===== Input records =====
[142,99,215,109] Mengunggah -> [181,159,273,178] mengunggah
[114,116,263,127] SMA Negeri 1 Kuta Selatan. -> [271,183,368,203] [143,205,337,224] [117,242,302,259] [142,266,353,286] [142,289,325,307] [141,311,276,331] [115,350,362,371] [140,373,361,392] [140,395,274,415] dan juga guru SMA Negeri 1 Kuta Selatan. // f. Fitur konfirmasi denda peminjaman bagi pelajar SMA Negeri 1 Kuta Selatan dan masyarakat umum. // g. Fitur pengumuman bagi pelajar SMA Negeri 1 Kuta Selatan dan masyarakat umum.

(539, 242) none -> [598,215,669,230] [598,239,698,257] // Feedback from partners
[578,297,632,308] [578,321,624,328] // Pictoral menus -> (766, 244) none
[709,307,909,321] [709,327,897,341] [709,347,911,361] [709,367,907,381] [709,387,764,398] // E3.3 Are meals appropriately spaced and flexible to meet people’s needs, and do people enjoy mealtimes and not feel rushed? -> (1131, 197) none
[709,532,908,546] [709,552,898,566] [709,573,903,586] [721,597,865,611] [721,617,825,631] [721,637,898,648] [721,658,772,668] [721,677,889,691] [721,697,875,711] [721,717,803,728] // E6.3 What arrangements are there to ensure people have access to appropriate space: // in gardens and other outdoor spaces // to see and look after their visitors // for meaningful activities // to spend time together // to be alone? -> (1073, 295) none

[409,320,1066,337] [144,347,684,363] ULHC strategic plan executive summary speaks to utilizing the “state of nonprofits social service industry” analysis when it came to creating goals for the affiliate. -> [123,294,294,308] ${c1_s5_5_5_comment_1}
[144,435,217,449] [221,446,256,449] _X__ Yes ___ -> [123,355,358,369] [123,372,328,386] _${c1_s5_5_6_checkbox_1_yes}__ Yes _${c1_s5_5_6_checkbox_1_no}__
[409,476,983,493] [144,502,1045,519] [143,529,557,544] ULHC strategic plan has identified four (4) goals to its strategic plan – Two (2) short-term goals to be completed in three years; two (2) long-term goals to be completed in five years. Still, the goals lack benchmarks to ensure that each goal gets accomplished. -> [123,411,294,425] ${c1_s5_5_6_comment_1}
=====
## Required action
Using the records given above, list every line that includes the word "goals".

## Exercise answer
[409,320,1066,337] [144,347,684,363] ULHC strategic plan executive summary speaks to utilizing the “state of nonprofits social service industry” analysis when it came to creating goals for the affiliate. -> [123,294,294,308] ${c1_s5_5_5_comment_1}
[409,476,983,493] [144,502,1045,519] [143,529,557,544] ULHC strategic plan has identified four (4) goals to its strategic plan – Two (2) short-term goals to be completed in three years; two (2) long-term goals to be completed in five years. Still, the goals lack benchmarks to ensure that each goal gets accomplished. -> [123,411,294,425] ${c1_s5_5_6_comment_1}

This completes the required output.